When my grandmother decided yesterday morning that she wanted nothing to do with me, she called me “a keynote speaker for what God calls abominable.” I felt a lot of things in that moment. Upset that I’m losing family to a “religious group” that demands its members cut off family who are gay, those who do not follow the gospel (not my judgement, but words from my grandmother). I felt angry that when I asked to not be constantly berated for being gay, I was met with the sentiment that my family would rather not have me around at all than have me be gay. And proud. Yes, proud. Proud to be here. Proud to set boundaries in the face of trans and homophobia. Proud that my unapologetic existence is enough to make people angry because I’m made of something more divine than they will ever understand. And proud of my work.

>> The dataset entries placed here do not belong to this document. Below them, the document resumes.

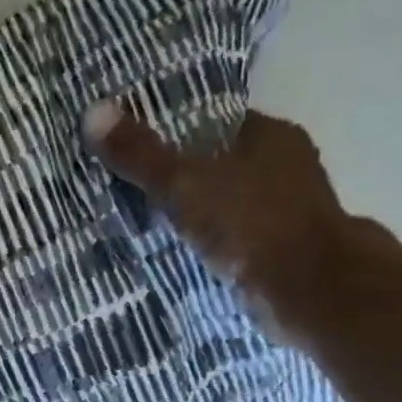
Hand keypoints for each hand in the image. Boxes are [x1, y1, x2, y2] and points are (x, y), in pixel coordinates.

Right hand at [84, 103, 362, 322]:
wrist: (308, 289)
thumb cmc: (250, 224)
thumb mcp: (184, 184)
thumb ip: (141, 155)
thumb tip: (93, 112)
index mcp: (270, 135)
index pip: (215, 123)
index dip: (177, 133)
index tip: (140, 149)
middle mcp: (287, 166)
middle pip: (223, 164)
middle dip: (186, 178)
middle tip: (137, 192)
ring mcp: (290, 211)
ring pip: (232, 204)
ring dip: (201, 216)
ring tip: (152, 228)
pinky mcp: (285, 251)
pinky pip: (237, 240)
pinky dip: (214, 246)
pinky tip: (186, 257)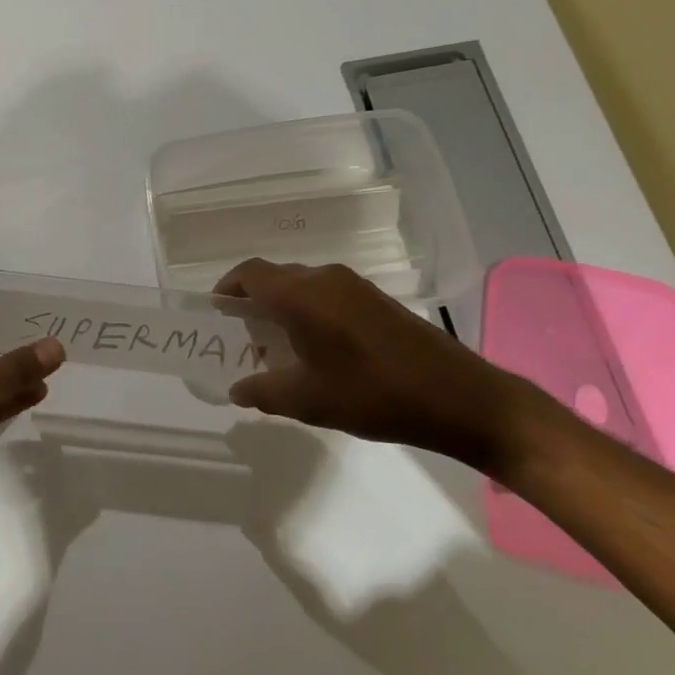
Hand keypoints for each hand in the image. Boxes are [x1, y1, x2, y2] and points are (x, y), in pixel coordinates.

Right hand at [214, 258, 546, 473]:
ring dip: (282, 308)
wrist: (459, 397)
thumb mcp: (308, 400)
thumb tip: (236, 389)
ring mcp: (354, 286)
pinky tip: (316, 349)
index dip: (227, 288)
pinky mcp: (376, 300)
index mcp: (301, 295)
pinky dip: (308, 312)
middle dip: (252, 302)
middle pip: (275, 278)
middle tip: (241, 337)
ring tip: (276, 348)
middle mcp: (325, 279)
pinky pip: (327, 295)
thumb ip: (263, 391)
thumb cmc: (373, 394)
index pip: (250, 274)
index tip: (215, 313)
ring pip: (302, 286)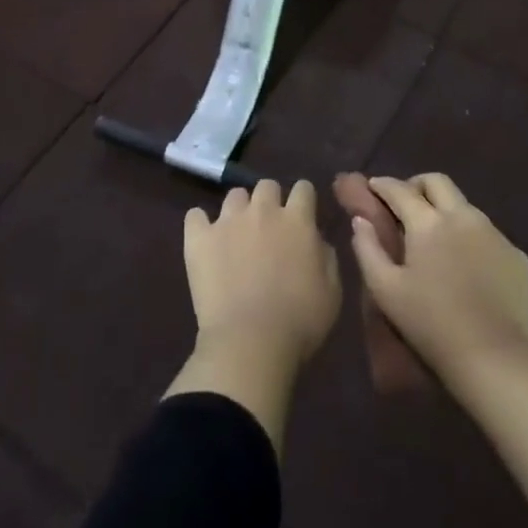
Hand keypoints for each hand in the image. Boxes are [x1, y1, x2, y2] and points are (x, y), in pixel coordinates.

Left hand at [166, 181, 340, 455]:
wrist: (250, 341)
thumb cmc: (300, 321)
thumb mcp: (332, 291)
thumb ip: (326, 255)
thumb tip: (316, 239)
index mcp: (298, 220)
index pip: (303, 188)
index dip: (303, 200)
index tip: (303, 214)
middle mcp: (263, 210)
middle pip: (267, 186)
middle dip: (270, 201)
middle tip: (270, 227)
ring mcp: (227, 221)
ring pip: (234, 196)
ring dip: (239, 210)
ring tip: (237, 235)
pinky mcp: (199, 237)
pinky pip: (195, 216)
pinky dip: (200, 225)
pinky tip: (206, 241)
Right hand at [347, 174, 527, 390]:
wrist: (496, 359)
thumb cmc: (431, 324)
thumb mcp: (385, 290)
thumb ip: (367, 248)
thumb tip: (361, 220)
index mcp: (428, 222)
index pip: (400, 189)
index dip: (382, 185)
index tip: (372, 187)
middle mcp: (463, 216)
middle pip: (437, 181)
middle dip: (416, 185)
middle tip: (405, 205)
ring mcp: (494, 233)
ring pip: (464, 205)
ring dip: (444, 210)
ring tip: (435, 238)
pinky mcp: (516, 255)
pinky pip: (487, 233)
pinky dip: (469, 236)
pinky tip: (465, 264)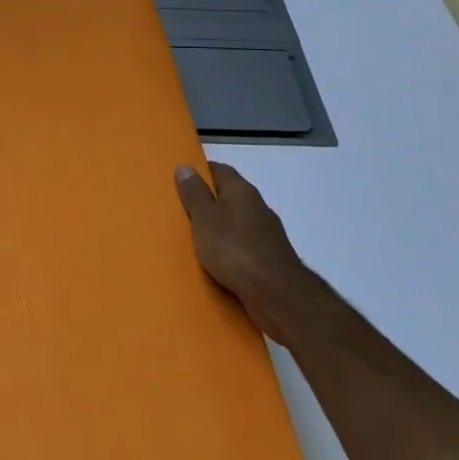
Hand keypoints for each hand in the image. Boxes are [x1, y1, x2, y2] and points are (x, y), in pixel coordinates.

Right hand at [175, 162, 308, 332]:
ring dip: (221, 227)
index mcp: (241, 190)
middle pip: (229, 195)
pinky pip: (244, 245)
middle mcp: (257, 205)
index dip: (200, 173)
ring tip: (197, 239)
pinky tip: (218, 261)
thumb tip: (185, 166)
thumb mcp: (204, 219)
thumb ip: (194, 194)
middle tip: (183, 211)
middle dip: (209, 201)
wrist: (277, 293)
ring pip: (237, 221)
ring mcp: (267, 232)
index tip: (182, 181)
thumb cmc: (234, 249)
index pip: (219, 170)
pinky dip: (231, 248)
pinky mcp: (271, 256)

It was when my grandmother sent that damning message that I understood what it means to change the world. I am aware of how important the results of Project MapLemon are, but I have now seen firsthand the reactions that people have when faced with data that challenges their belief system. In their anger, I can see that I have done the right thing. If my work makes people angry, in this instance, it is because it holds truth that they cannot understand.

I can now confidently say: I am here for the people that the oppressors have methodically worked to remove from the narrative of life and the world wholesale. I am here for those of us that leaders around the world have chosen to make their target. I am here for those of us who do not have families to go home to, for those of us who cannot go home, and for those of us who have had to redefine home entirely. I am here for 12 year old me crying in the school counselor’s office because of homophobia, and I am here for 24 year old me breaking beer bottles in the name of transphobia. I will be here for as long as this mortal vessel can go on, and I will spend that time proudly gay. And to anyone gay or trans, anyone sitting on society’s margins who wants to be in academia: You have a place here. And as much as it fucking sucks, your existence is a radical act. We need you here. Please stay.